Zum krönenden Abschluss des Fallturm-Tages dürfen die Schülerinnen in Teams Wasser-Raketen bauen. Diese bestehen aus Haushaltsgegenständen und können zu Hause nachgebaut werden: Eine 1l-Kunststoffflasche (zu 1/3 mit Wasser gefüllt) wird mit einem Korken verschlossen. Über ein Fahrradventil, das in den Korken eingebaut wird, wird in der Flasche durch Pumpen ein Überdruck aufgebaut. Der Korken schießt mit dem „Treibstoff“ Wasser heraus und die Rakete fliegt ca. 10-20m weit. „Die Leitflächen geben der Rakete die nötige Stabilität auf der Flugbahn“, erklärt Isabell Schaffer den Mädchen vorher. Die begeisterten Anfeuerungsrufe der jungen Raketen-Ingenieurinnen zum Start der selbstgebauten Flugobjekte vor dem Fallturmgebäude locken viele ZARM-MitarbeiterInnen ans Fenster.

Andreas Resch opfert gerne seine kostbare Zeit, um den Schülerinnen ein Gefühl dafür zu geben, dass Physik auch Spaß machen kann und der Berufsalltag einer Ingenieurin spannende Projekte beinhaltet.

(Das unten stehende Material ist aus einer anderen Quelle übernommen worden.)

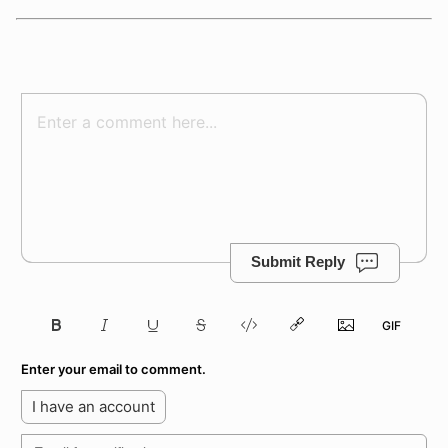
Submit Reply
Enter your email to comment.
I have an account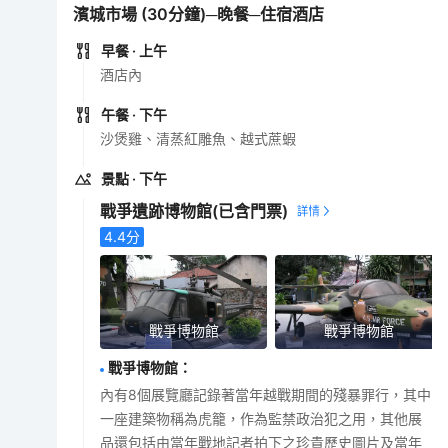
濱城市場 (30分鐘)─晚餐─住宿酒店
早餐
· 上午
酒店內
午餐
· 下午
沙煲雞、清蒸紅雕魚、越式蔗蝦
景點
· 下午
戰爭遺跡博物館
(已含門票)
4.4
分
戰爭博物館
戰爭博物館
戰爭博物館
：
內有8個展覽廳記錄著當年越戰期間的殘暴罪行，其中
一座建築物稱為虎籠，作為監禁政治犯之用，其他展
品還包括由當年戰地記者拍下之珍貴歷史圖片及當年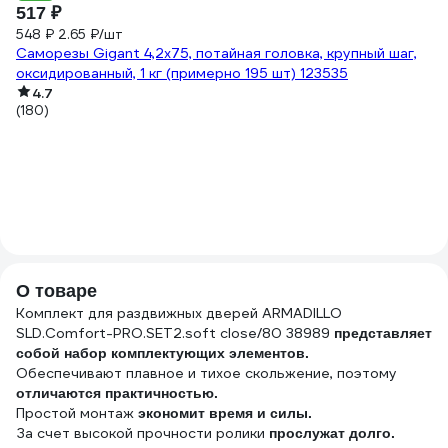
517 ₽
548 ₽
2.65 ₽/шт
Саморезы Gigant 4,2x75, потайная головка, крупный шаг,
оксидированный, 1 кг (примерно 195 шт) 123535
5
4.7
(180)
1.
Са
ок
(1
О товаре
Комплект для раздвижных дверей ARMADILLO
SLD.Comfort-PRO.SET2.soft close/80 38989
представляет
собой набор комплектующих элементов.
Обеспечивают плавное и тихое скольжение, поэтому
отличаются практичностью.
Простой монтаж
экономит время и силы.
За счет высокой прочности ролики
прослужат долго.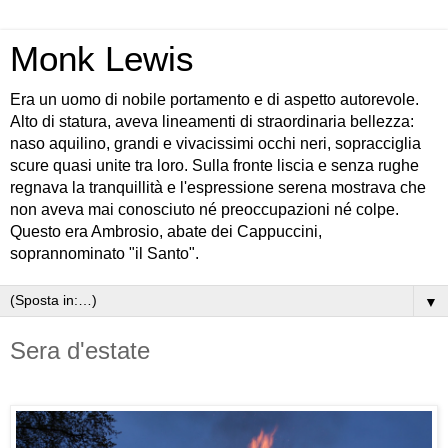
Monk Lewis
Era un uomo di nobile portamento e di aspetto autorevole.
Alto di statura, aveva lineamenti di straordinaria bellezza:
naso aquilino, grandi e vivacissimi occhi neri, sopracciglia
scure quasi unite tra loro. Sulla fronte liscia e senza rughe
regnava la tranquillità e l'espressione serena mostrava che
non aveva mai conosciuto né preoccupazioni né colpe.
Questo era Ambrosio, abate dei Cappuccini,
soprannominato "il Santo".
▼
Sera d'estate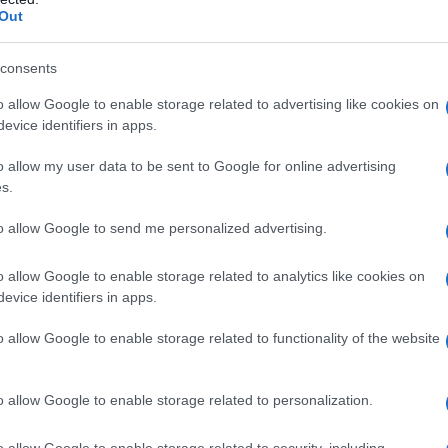
rociati.
Matrice adesiva (senza buprenorfina)
:
Out
etilexil)acrilato–co–vinilacetato](5:15:75:5), uniti da
e fra le matrici adesive con e senza buprenorfina
:
 supporto
: tessuto di poli(etilentereftalato).
consents
desiva contenente buprenorfina)
: lamina di
o allow Google to enable storage related to advertising like cookies on
ta di alluminio su un lato.
evice identifiers in apps.
o allow my user data to be sent to Google for online advertising
s.
rsensibilità al principio attivo o ad uno qualsiasi
to allow Google to send me personalized advertising.
); – pazienti dipendenti da oppioidi e nel trattamento
cui l’apparato e la funzionalità respiratoria siano
ventare tali; – pazienti che assumano o abbiano
o allow Google to enable storage related to analytics like cookies on
timane (vedere paragrafo 4.5); – pazienti affetti da
evice identifiers in apps.
irium tremens; – gravidanza (vedere paragrafo 4.6).
o allow Google to enable storage related to functionality of the website
o allow Google to enable storage related to personalization.
 dosaggio di Transtec deve essere adattato alle
del dolore, sofferenza, risposta individuale). Si deve
o allow Google to enable storage related to security, including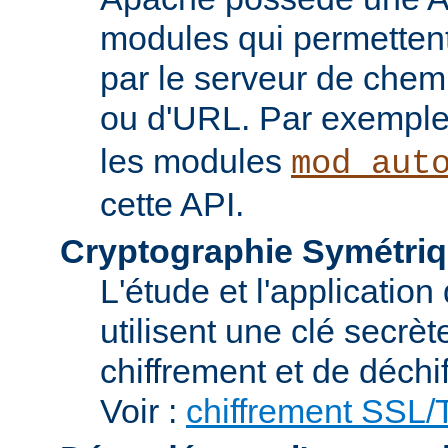
modules qui permettent 
par le serveur de chem
ou d'URL. Par exemple,
les modules
mod_aut
cette API.
Cryptographie Symétriq
L'étude et l'applicatio
utilisent une clé secrè
chiffrement et de déchi
Voir :
chiffrement SSL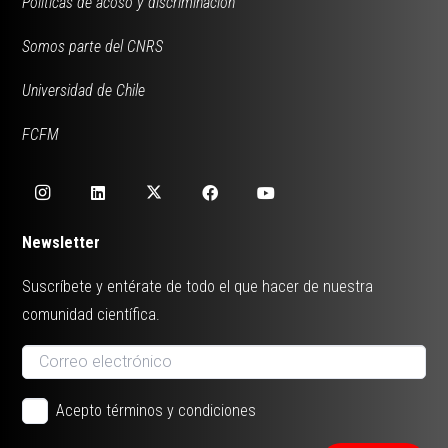
Políticas de acoso y discriminación
Somos parte del CNRS
Universidad de Chile
FCFM
Newsletter
Suscríbete y entérate de todo el que hacer de nuestra
comunidad científica.
Acepto términos y condiciones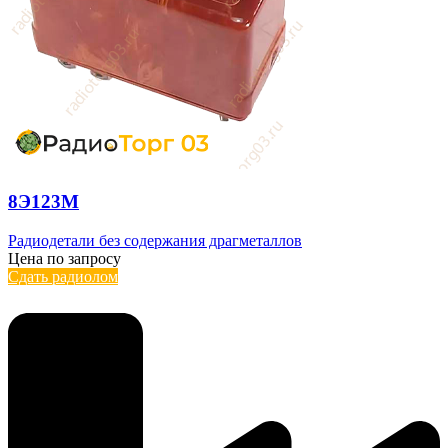
8Э123М
Радиодетали без содержания драгметаллов
Цена по запросу
Сдать радиолом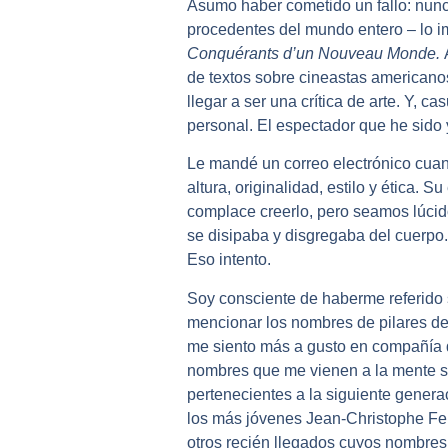
Asumo haber cometido un fallo: nunc
procedentes del mundo entero – lo im
Conquérants d’un Nouveau Monde.
de textos sobre cineastas americano
llegar a ser una crítica de arte. Y, c
personal. El espectador que he sido 
Le mandé un correo electrónico cuand
altura, originalidad, estilo y ética. 
complace creerlo, pero seamos lúcid
se disipaba y disgregaba del cuerpo
Eso intento.
Soy consciente de haberme referido 
mencionar los nombres de pilares d
me siento más a gusto en compañía d
nombres que me vienen a la mente son
pertenecientes a la siguiente genera
los más jóvenes Jean-Christophe Ferr
otros recién llegados cuyos nombres a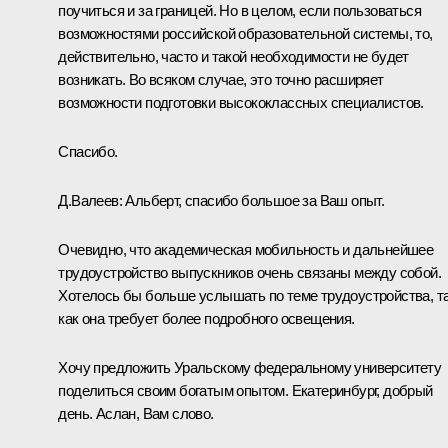
поучиться и за границей. Но в целом, если пользоваться
возможностями российской образовательной системы, то,
действительно, часто и такой необходимости не будет
возникать. Во всяком случае, это точно расширяет
возможности подготовки высококлассных специалистов.
Спасибо.
Д.Валеев:
Альберт, спасибо большое за Ваш опыт.
Очевидно, что академическая мобильность и дальнейшее
трудоустройство выпускников очень связаны между собой.
Хотелось бы больше услышать по теме трудоустройства, т
как она требует более подробного освещения.
Хочу предложить Уральскому федеральному университету
поделиться своим богатым опытом. Екатеринбург, добрый
день. Аслан, Вам слово.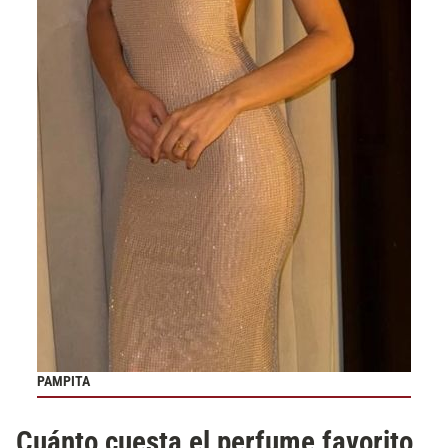
PAMPITA
Cuánto cuesta el perfume favorito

Er sieht sein Engagement als kleinen Beitrag, zukünftig mehr Studentinnen für sein Fachgebiet zu begeistern. Der durchschnittliche Anteil von Studienabsolventinnen des Fachbereichs Produktionstechnik, zu dem das ZARM-Institut gehört, liegt derzeit bei nur 18 Prozent. In Reschs eigener wissenschaftlicher Arbeitsgruppe unter der Leitung von Claus Lämmerzahl findet man allerdings phänomenale 43 % Frauen. So geht Innovation heute.